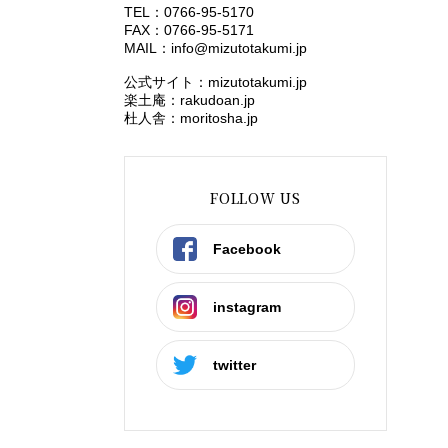
TEL：0766-95-5170
FAX：0766-95-5171
MAIL：
info@mizutotakumi.jp
公式サイト：mizutotakumi.jp
楽土庵：rakudoan.jp
杜人舎：moritosha.jp
FOLLOW US
Facebook
instagram
twitter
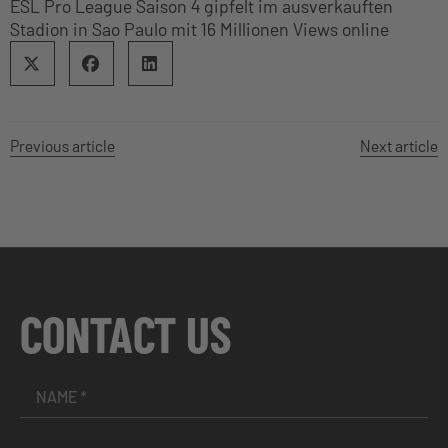
ESL Pro League Saison 4 gipfelt im ausverkauften
Stadion in Sao Paulo mit 16 Millionen Views online
Previous article
Next article
CONTACT US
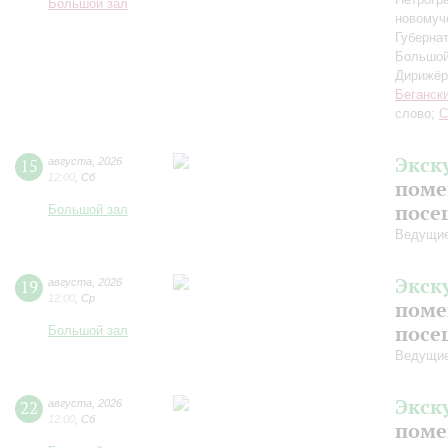
Большой зал
новомуч
Губерна
Большой
Дирижёр
Беганск
слово;
С
Экск
15
августа
,
2026
12:00
,
Сб
поме
посе
Большой зал
Ведущие
Экск
19
августа
,
2026
12:00
,
Ср
поме
посе
Большой зал
Ведущие
Экск
22
августа
,
2026
12:00
,
Сб
поме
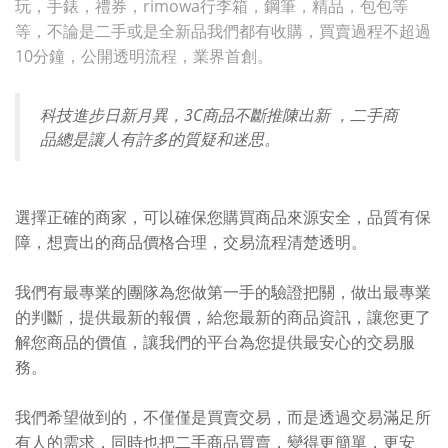
玩，手錶，禮券，rimowa行李箱，鋼筆，精品，包包等
等，不論是二手或是全新品我們都有收購，買賣過程不超過
10分鐘，公開透明流程，業界首創。
科技進步日新月異，3C商品不斷推陳出新 ，二手商
品總是讓人有許多的質疑和迷思。
選擇正確的商家，可以確保您購買商品來源安全，品質有保
障，想賣出的商品價格合理，交易流程清楚透明。
我們有最專業的團隊為您做第一手的驗證把關，做出最專業
的判斷，提供最新的報價，給您最新的商品資訊，讓您更了
解您商品的價值，讓我們的平台為您提供最安心的交易服
務。
我們希望做到的，不僅僅是買賣交易，而是透過交易滿足所
有人的需求，同時也把二手商品買賣，變得更簡單，更安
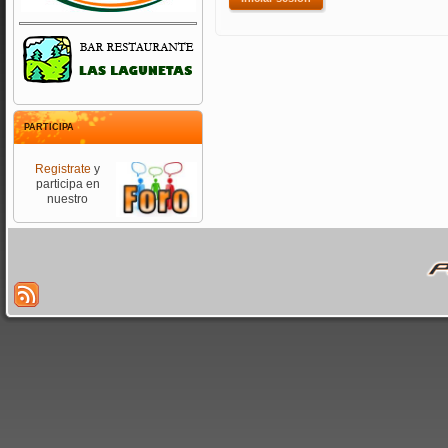
PARTICIPA
Registrate
y
participa en
nuestro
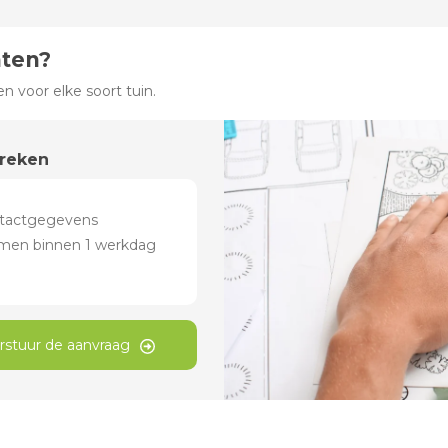
hten?
 voor elke soort tuin.
preken
rstuur de aanvraag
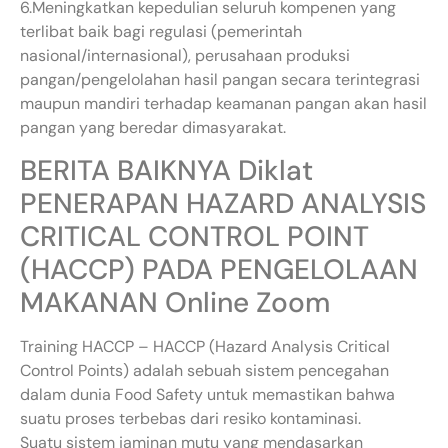
6.Meningkatkan kepedulian seluruh kompenen yang
terlibat baik bagi regulasi (pemerintah
nasional/internasional), perusahaan produksi
pangan/pengelolahan hasil pangan secara terintegrasi
maupun mandiri terhadap keamanan pangan akan hasil
pangan yang beredar dimasyarakat.
BERITA BAIKNYA Diklat
PENERAPAN HAZARD ANALYSIS
CRITICAL CONTROL POINT
(HACCP) PADA PENGELOLAAN
MAKANAN Online Zoom
Training HACCP – HACCP (Hazard Analysis Critical
Control Points) adalah sebuah sistem pencegahan
dalam dunia Food Safety untuk memastikan bahwa
suatu proses terbebas dari resiko kontaminasi.
Suatu sistem jaminan mutu yang mendasarkan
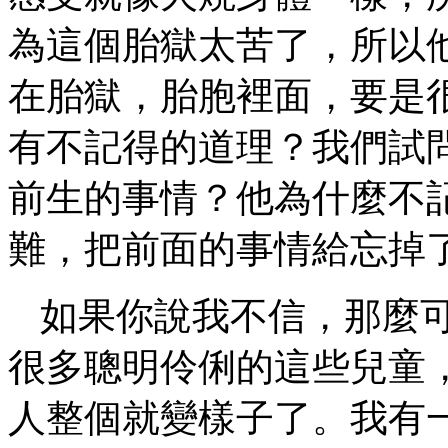
為這個胎獄太苦了，所以
在胎獄，胎胞裡面，要是
有不記得的道理？我們試
前生的事情？他為什麼不
難，把前面的事情給忘掉
如果你說我不信，那麼
很多聰明伶俐的這些兒童
人整個就變樣子了。我有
--
WHAT IS EXPECTED
Transcribe, from the material above, the stretch starting at the line with "障，想賣出的商品價格合理，交易流程清楚透明。" and ending at the line with "pangan/pengelolahan hasil pangan", both included, exactly. Do not carry over pictures.

RESULT FOR THIS TASK
障，想賣出的商品價格合理，交易流程清楚透明。
我們有最專業的團隊為您做第一手的驗證把關，做出最專業
的判斷，提供最新的報價，給您最新的商品資訊，讓您更了
解您商品的價值，讓我們的平台為您提供最安心的交易服
務。
我們希望做到的，不僅僅是買賣交易，而是透過交易滿足所
有人的需求，同時也把二手商品買賣，變得更簡單，更安
PARTICIPA
Registrate
y
participa en
nuestro
hten?
 voor elke soort tuin.
preken
rstuur de aanvraag
6.Meningkatkan kepedulian seluruh kompenen yang
terlibat baik bagi regulasi (pemerintah
nasional/internasional), perusahaan produksi
pangan/pengelolahan hasil pangan secara terintegrasi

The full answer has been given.